I come from a different place and it has made me a different leader. In Midland, Texas, where I grew up, the town motto was, "The sky's the limit," and we believed it. There was a restless energy, a basic conviction that with hard work, anybody could succeed and everybody deserved a chance.
The largest lesson I learned in Midland still guides me as governor of Texas: Everyone, from immigrant to entrepreneur, has an equal claim on this country's promise. So we improved our schools dramatically for children of every accent, of every background. We moved people from welfare to work. We strengthened our juvenile justice laws. Our budgets have been balanced with surpluses. And we cut taxes, not only once, but twice.

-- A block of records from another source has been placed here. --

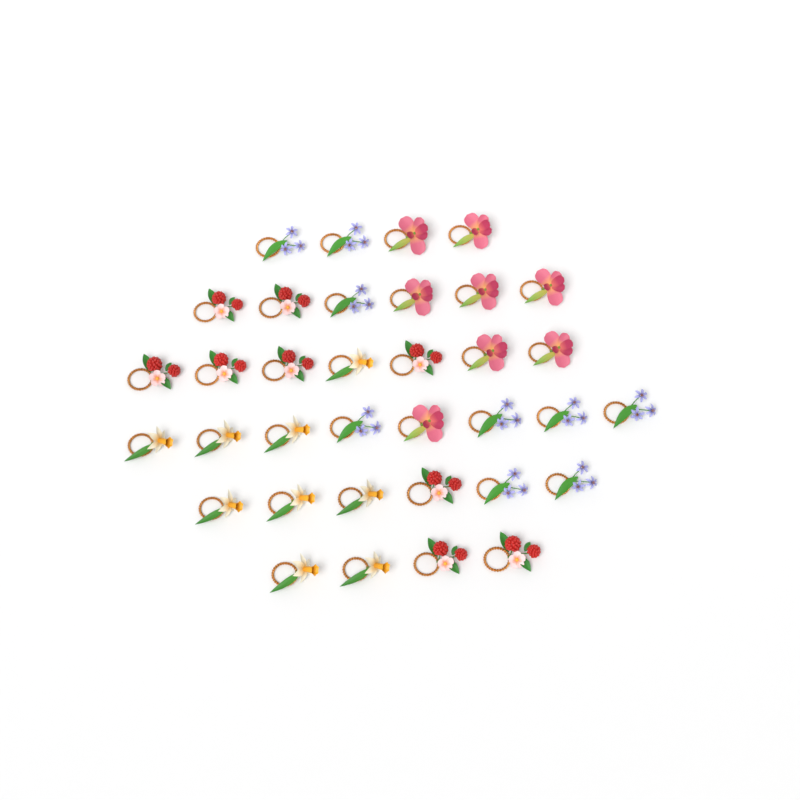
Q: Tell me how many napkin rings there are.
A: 35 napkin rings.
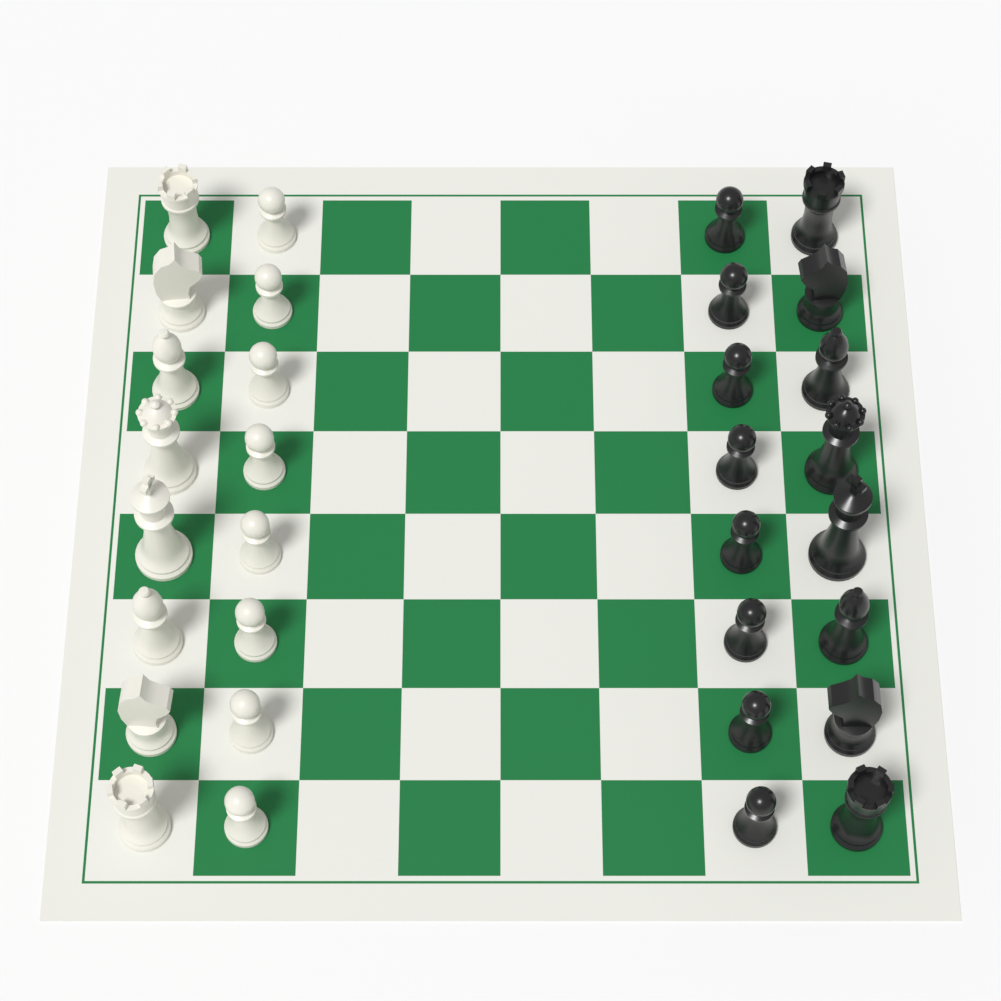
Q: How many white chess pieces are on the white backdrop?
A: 16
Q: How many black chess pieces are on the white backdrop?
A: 16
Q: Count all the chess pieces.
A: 32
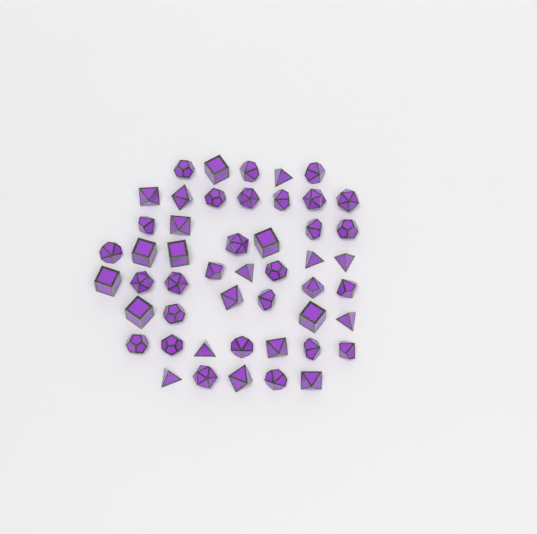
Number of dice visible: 49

And we need a leader to seize the opportunities of this new century: the new cures of medicine, the amazing technologies that will drive our economy and keep the peace. [Ed. Note--Can you say STEM CELL RESEARCH?]
Behind every goal I've talked about tonight is a great hope for our country. A hundred years from now this must not be remembered as an age rich in possession and poor in ideals.
Instead, we must usher in an era of responsibility.
My generation tested limits, and our country in some ways is better for it. Women are now treated more equally.
Racial progress has been steady; it's still too slow. We're learning to protect...
... we're learning to protect the natural world around us. We will continue this progress, and we will not turn back.
In a responsibility era, each of us has important tasks, work that only we can do. Each of us is responsible to love and guide our children and to help a neighbor in need. Synagogues, churches and mosques are responsible, not only to worship, but to serve. Corporations are responsible to treat their workers fairly and to leave the air and waters clean.
And our nation's leaders our responsible to confront problems, not pass them onto others.
And to lead this nation to a responsibility era, that president himself must be responsible.
So when I put my hand on the Bible, I will swear to not only uphold the laws of our land, I will swear to uphold the honor and dignity of the office to which I have been elected, so help me God.
When I act, you will know my reasons. And when I speak, you will know my heart.
I believe in tolerance, not in spite of my faith, but because of it.
I believe in a God who calls us not to judge our neighbors but to love them.
We are now the party of ideas and innovation, the party of idealism and inclusion, the party of a simple and powerful hope.
My fellow citizens, we can begin again.
After all of the shouting and all of the scandal, after all the bitterness and broken faith, we can begin again.
The wait has been long, but it won't be long now.
A prosperous nation is ready to renew its purpose and unite behind great goals, and it won't be long now.
Too angry to form coherent thoughts? Let me leave you with one, from columnist Derrick Z. Jackson in the Boston Globe, commenting on George W. Bush's speech to the NAACP a couple of days ago:
His praise of the Voting Rights Act was, of course, the most ironic moment of his speech, considering how he gained the Oval Office with the massive disqualification of black ballots in Florida.